Problem/Opportunity Questions

The Problem/Opportunity Question helps the client discover potential problems and opportunities, but there are several other effects that this kind of question has on prospective customers:

  1. They’re usually more interesting to the client than Circumstantial Questions
  2. They increase the sales person’s credibility
  3. They demonstrate the sales person’s sincere interest in understanding the prospective client

What Questions to Ask Customers When Looking for Intimate Information

The best way you can elicit intimate information from your potential client without jeopardizing the business relationship is to show them your intimate information first. All of your valuable information should be located in your educational briefing.

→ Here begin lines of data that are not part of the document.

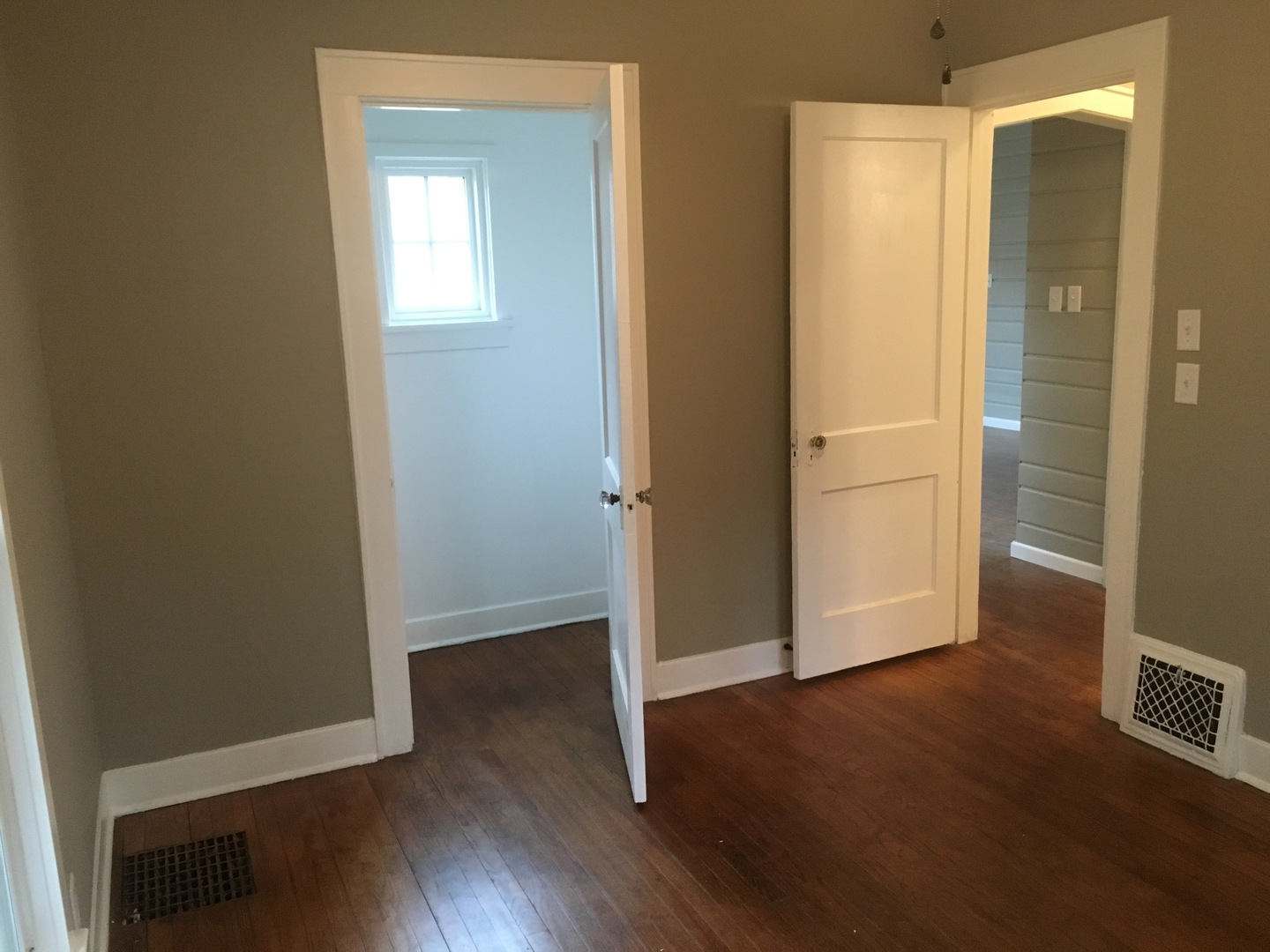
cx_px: 635
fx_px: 1064
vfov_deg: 48.2
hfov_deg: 61.7
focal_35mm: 29
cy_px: 476
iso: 200
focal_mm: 4.15
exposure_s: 1/30
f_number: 2.2
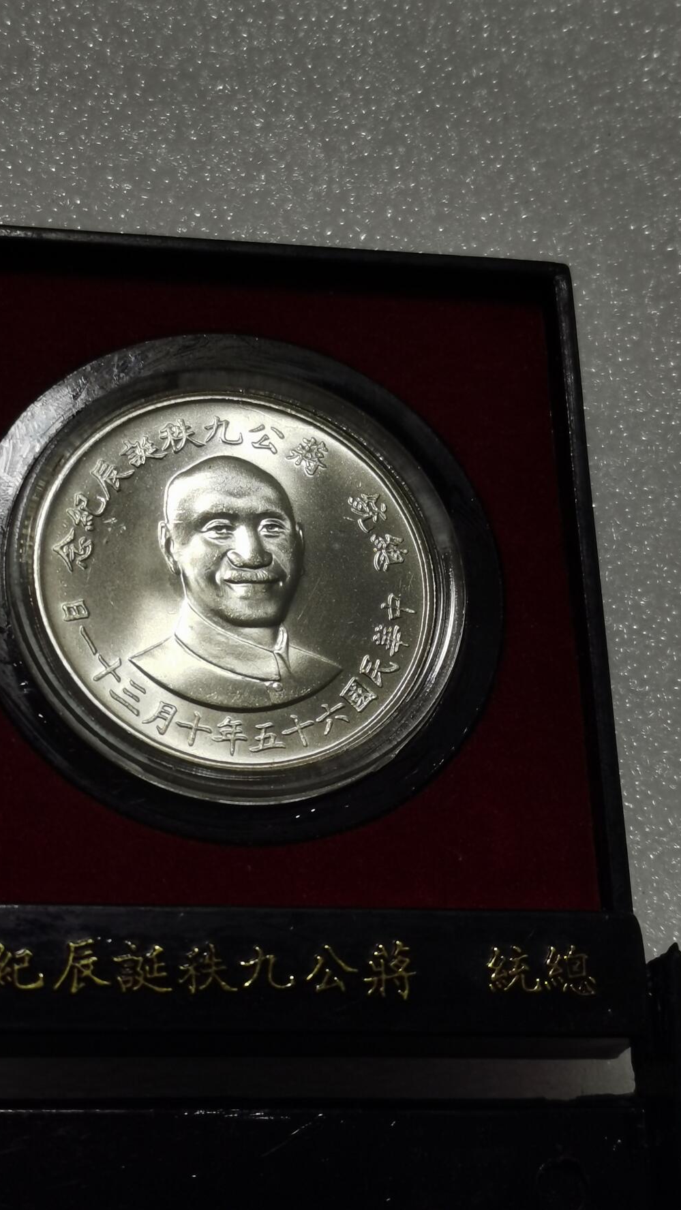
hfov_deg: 16.3
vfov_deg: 28.6
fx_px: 2376
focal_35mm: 74
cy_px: 598
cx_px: 244
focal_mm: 5.58
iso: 50
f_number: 1.8
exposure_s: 1/251
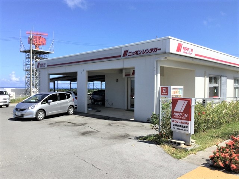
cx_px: 120
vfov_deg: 45.4
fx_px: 214
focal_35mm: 31
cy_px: 90
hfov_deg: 58.4
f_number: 2.4
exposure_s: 1/1274
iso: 25
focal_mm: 3.3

One tactic to use in order to segue into the Middle of the Predictive Sales Funnel ™ is to show a statistic from our briefing. If we don’t get a response, we initiate a response from the prospective customer with a Problem/Opportunity Question.

What Kind of Sales Questions Are Problem/Opportunity Questions?

Problem/Opportunity Question questions should be very subtle—especially at first. They should follow a setup of a common problem or opportunity for others in the industry. This way, a potentially intimate question won’t jeopardize your valuable business relationship. Following a piece of information or statistic like, “One of the main concerns of 80% of your customers is the high attrition rate of their employees,” you might ask something like this:

“Does that sound about right for your company?”

In the old board game Battleship, we asked questions to get the whereabouts of the other person’s ships.

Asking Problem/Opportunity Questions is asking if we hit the battleship. It only informs us if there’s something to pursue.

In the game, when we ask about a location and get the answer “miss,” we continue to ask questions to find the hits. We do the same in the business relationship when we ask to our prospective customer these questions, but the game is impossible if the prospect doesn’t want to play.

Questions to Ask Customers When You’re on the Right Track

We offer reciprocity in the business interaction by continuing to share our briefing while we look for problems and opportunities.

If you have ever played Battleship, you know what to do when you finally “hit” something. If we hit G-4, our next call is G-5 or F-4. We stay with this problem until we sink the war ship.

Our problem/opportunity questions should demonstrate an understanding of a need or opportunity.  The seller can increase their level of credibility with their insight into potential problems or opportunity and it demonstrates genuine interest to understand the prospective customer.

What Sales Questions to Actually to Ask Potential Clients

In case you understand the concept of the Problem/Opportunity Question but not the execution, here are some examples of sales questions:

  • What is the most important initiative that you want to accomplish in the next year?
  • What have you tried so far to remedy the problem?
  • What do you think is missing?
  • What are the top 3 things a customer wants from you?


In order to find out what a potential client wants, we have to trade them information. Much of a company’s business is considered intimate information, but by exercising the principle of reciprocity, the sales person can learn about their prospective client’s problems and opportunities without hazarding the business relationship.